⟨

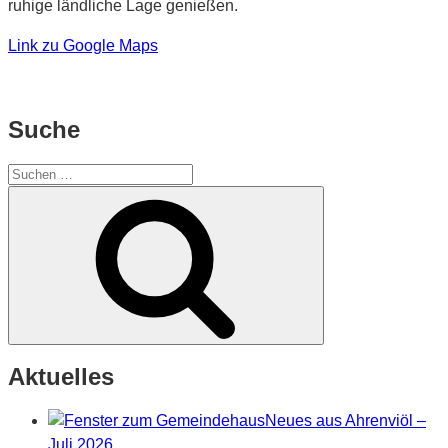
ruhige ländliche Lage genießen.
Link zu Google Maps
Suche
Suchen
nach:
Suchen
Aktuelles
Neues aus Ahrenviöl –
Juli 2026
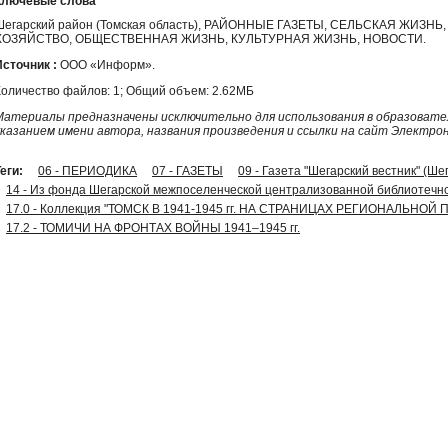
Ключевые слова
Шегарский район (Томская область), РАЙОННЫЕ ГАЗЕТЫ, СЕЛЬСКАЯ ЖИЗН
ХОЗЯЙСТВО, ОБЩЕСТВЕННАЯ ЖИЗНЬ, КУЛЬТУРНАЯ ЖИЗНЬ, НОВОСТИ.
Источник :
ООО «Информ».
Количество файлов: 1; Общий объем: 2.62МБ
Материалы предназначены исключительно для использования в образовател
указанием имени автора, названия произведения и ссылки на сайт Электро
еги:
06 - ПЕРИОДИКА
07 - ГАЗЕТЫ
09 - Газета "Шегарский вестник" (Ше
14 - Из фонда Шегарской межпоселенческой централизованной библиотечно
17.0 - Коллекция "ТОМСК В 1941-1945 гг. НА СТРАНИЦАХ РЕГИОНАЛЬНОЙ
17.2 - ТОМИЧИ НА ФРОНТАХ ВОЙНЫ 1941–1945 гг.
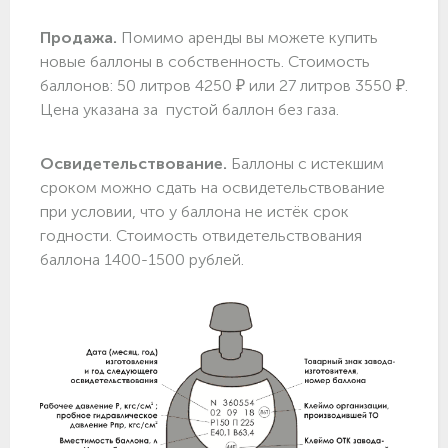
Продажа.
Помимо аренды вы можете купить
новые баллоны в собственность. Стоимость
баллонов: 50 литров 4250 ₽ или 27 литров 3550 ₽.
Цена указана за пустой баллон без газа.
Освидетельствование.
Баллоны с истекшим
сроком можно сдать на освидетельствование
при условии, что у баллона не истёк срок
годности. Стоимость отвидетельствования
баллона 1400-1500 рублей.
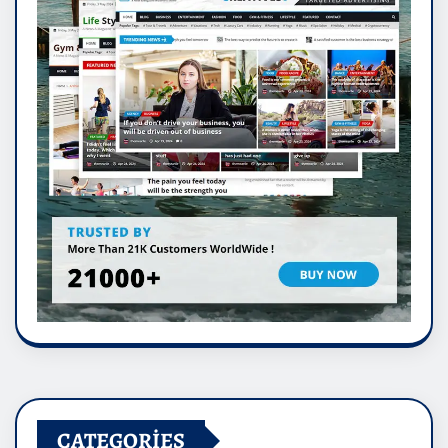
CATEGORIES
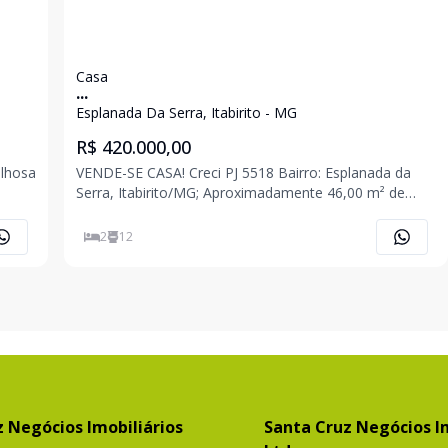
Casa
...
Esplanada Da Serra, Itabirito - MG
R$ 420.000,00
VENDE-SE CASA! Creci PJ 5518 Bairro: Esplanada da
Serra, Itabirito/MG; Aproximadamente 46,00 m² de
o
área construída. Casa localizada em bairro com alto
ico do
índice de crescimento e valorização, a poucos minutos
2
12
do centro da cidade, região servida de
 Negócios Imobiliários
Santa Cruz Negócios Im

⟩

(What you have to do): Carry over each record above character for character, with the pictures left out.

(Answer to this problem):
ruhige ländliche Lage genießen.
Link zu Google Maps
Suche
Suchen
nach:
Suchen
Aktuelles
Neues aus Ahrenviöl –
Juli 2026
Ключевые слова
Шегарский район (Томская область), РАЙОННЫЕ ГАЗЕТЫ, СЕЛЬСКАЯ ЖИЗН
ХОЗЯЙСТВО, ОБЩЕСТВЕННАЯ ЖИЗНЬ, КУЛЬТУРНАЯ ЖИЗНЬ, НОВОСТИ.
Источник :
ООО «Информ».
Количество файлов: 1; Общий объем: 2.62МБ
Материалы предназначены исключительно для использования в образовател
указанием имени автора, названия произведения и ссылки на сайт Электро
еги:
06 - ПЕРИОДИКА
07 - ГАЗЕТЫ
09 - Газета "Шегарский вестник" (Ше
14 - Из фонда Шегарской межпоселенческой централизованной библиотечно
17.0 - Коллекция "ТОМСК В 1941-1945 гг. НА СТРАНИЦАХ РЕГИОНАЛЬНОЙ
17.2 - ТОМИЧИ НА ФРОНТАХ ВОЙНЫ 1941–1945 гг.
Продажа.
Помимо аренды вы можете купить
новые баллоны в собственность. Стоимость
баллонов: 50 литров 4250 ₽ или 27 литров 3550 ₽.
Цена указана за пустой баллон без газа.
Освидетельствование.
Баллоны с истекшим
сроком можно сдать на освидетельствование
при условии, что у баллона не истёк срок
годности. Стоимость отвидетельствования
баллона 1400-1500 рублей.
CATEGORIES
Casa
...
Esplanada Da Serra, Itabirito - MG
R$ 420.000,00
VENDE-SE CASA! Creci PJ 5518 Bairro: Esplanada da
Serra, Itabirito/MG; Aproximadamente 46,00 m² de
o
área construída. Casa localizada em bairro com alto
ico do
índice de crescimento e valorização, a poucos minutos
2
12
do centro da cidade, região servida de
 Negócios Imobiliários
Santa Cruz Negócios Im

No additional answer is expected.